Elbette boşanma aşamasına gelinen süreç boşanma sonrası hangi duyguların yaşanabileceği için bir ip ucu oluştursa da nasıl ayrılınırsa ayrılınsın her iki taraf da benzer kaygıları ve duyguları yaşayabiliyor:
1. PİŞMANLIK:
Kaybetme korkusuyla pekişen “ keşke bunu böyle yapmasaydım” ya da “ eğer o sözleri söylemeseydim eşim böyle davranmazdı “ gibi cümlelerle en sık yaşanılan duygulardan biridir. Ancak geçmişte yaşanılan hataların yeterince analiz edilmesi için yeterli bir duygu değildir. Eğer hata yapan taraf nedenleri fark etmez, düzeltmezse pişman olması geçici bir ‘anı kurtarma ‘ davranışından öteye gidemeyecektir.
2. ÖFKE:
Genellikle bırakıldığını, terk edildiğini düşünen tarafın daha çok hissettiği bir duygudur. Boşanma sürecinde yaşanılan tüm olaylar ve sarf edilen sözler daha çok suçlama şeklinde gerçekleşir, öfke duygusunun getirdiği düşüncesizce hareket etmek ardından sözel veya fiziksel şiddete dönüşebilir.

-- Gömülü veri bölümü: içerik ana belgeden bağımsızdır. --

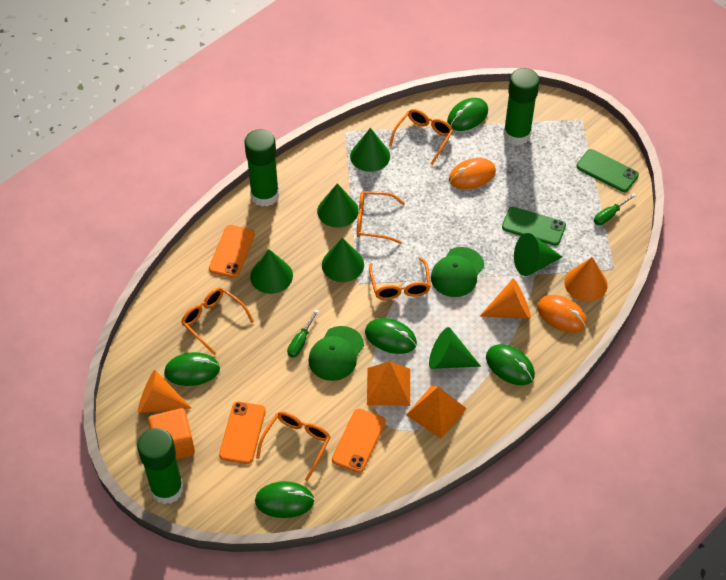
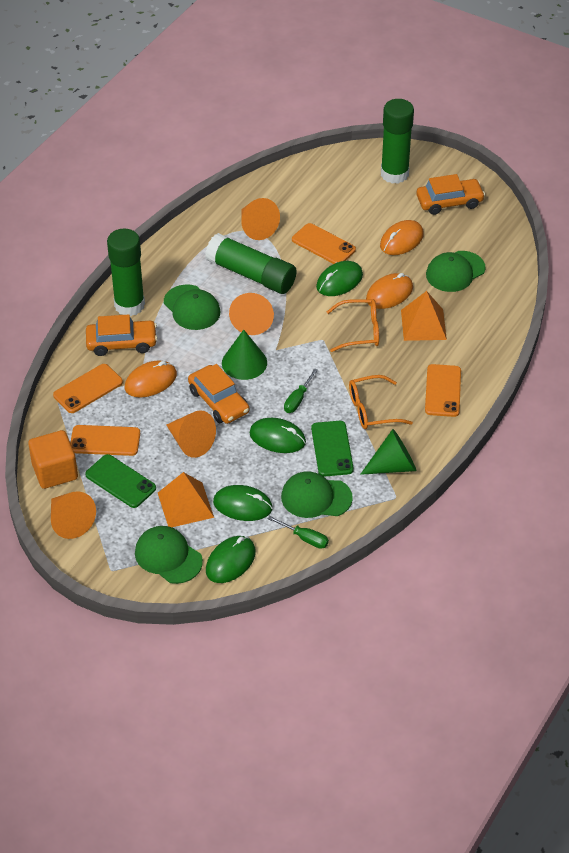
green cap: 2 -> 4
green cone: 6 -> 2
green mouse: 5 -> 4
orange car: 0 -> 3
orange cone: 3 -> 4
orange glasses: 5 -> 2
orange mouse: 2 -> 3
orange phone: 3 -> 4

Öfke hisseden kişi kendi hatalarıyla yüzleşemez çünkü bilincin geliştirdiği bir savunma mekanizması olarak ortaya çıkar. Aslında kendini zayıf hisseden kişinin ilişkiye duyduğu yoğun ihtiyacın ve hala eşinden beklentileri olduğunun bir ispatıdır.
3. NEFRET:
Çiftler geri dönülemez bir noktaya geldiklerini fark ettiklerinde bu duyguyu yaşamaya başlarlar. Geçmişte yaşadığı tüm kırgınlıklarına rağmen hala alıştıkları ilişkiye ihtiyaç duyarlar ancak ayrılığın sert rüzgarları esmeye başladığında duydukları derin acıya, acı öfkeye, öfke de nefrete dönüşerek karşıdaki kişiyi ötekileştirmeye ve acıyı kendinden uzaklaştırmaya çalışır. Maalesef ki nefret kişinin iç görüsünü kapatır, nefreti içinde canlı tuttukça aslında içindeki sevgiyi ve beklentiyi de canlı tutuyordur.
4. YAS:
Çok sevilen ve değer verilen bir şeyin kaybının ardından geliştirilen bir yaşam tepkisidir. Eşlerden biri kendi içinde ilişkinin yeniden onarılabileceğine, yeniden birlikte olma ihtimaline karşı geliştirdiği umudunu kaybettiğinde yas sürecine girebilir. Hayattan elini eteğini çekmek ister, yalnız kalmak ve acısını yaşamak ister. Bu süreci ne kadar sürede atlatabileceği, yeniden hayata tutunabileceği, kişinin kişilik yapısına, o ilişkideki paylaşımlarına , duygularının derinliğine, çocuklarının yanında olup olmamasına, çevresel desteklerinin varlığına göre değişir.
5. AİDEYETSİZLİK:
Boşanmasın ardından ilk hissedilen suçluluk duygusu, öfke , nefret gibi duygularla kendini gösteren acı hissinin hafiflemesi ile birlikte kendini boşluk içinde hissetme gelişebilir. Ayrılınan eşe aktarılan duygunun yerini “ Hiçbir yere ait değilim “ hissi kaplayabilir. Bu durum özellikle evliliğinde fazla eş odaklı yaşayan kadınlarda daha sık karşımıza çıkmaktadır. Ayrılığın ardından zamanla sosyal çevresini geliştirdikçe,daha kendi odaklı yaşamaya başladıkça azalacak ve yeni bir yaşam amacı geliştirecektir.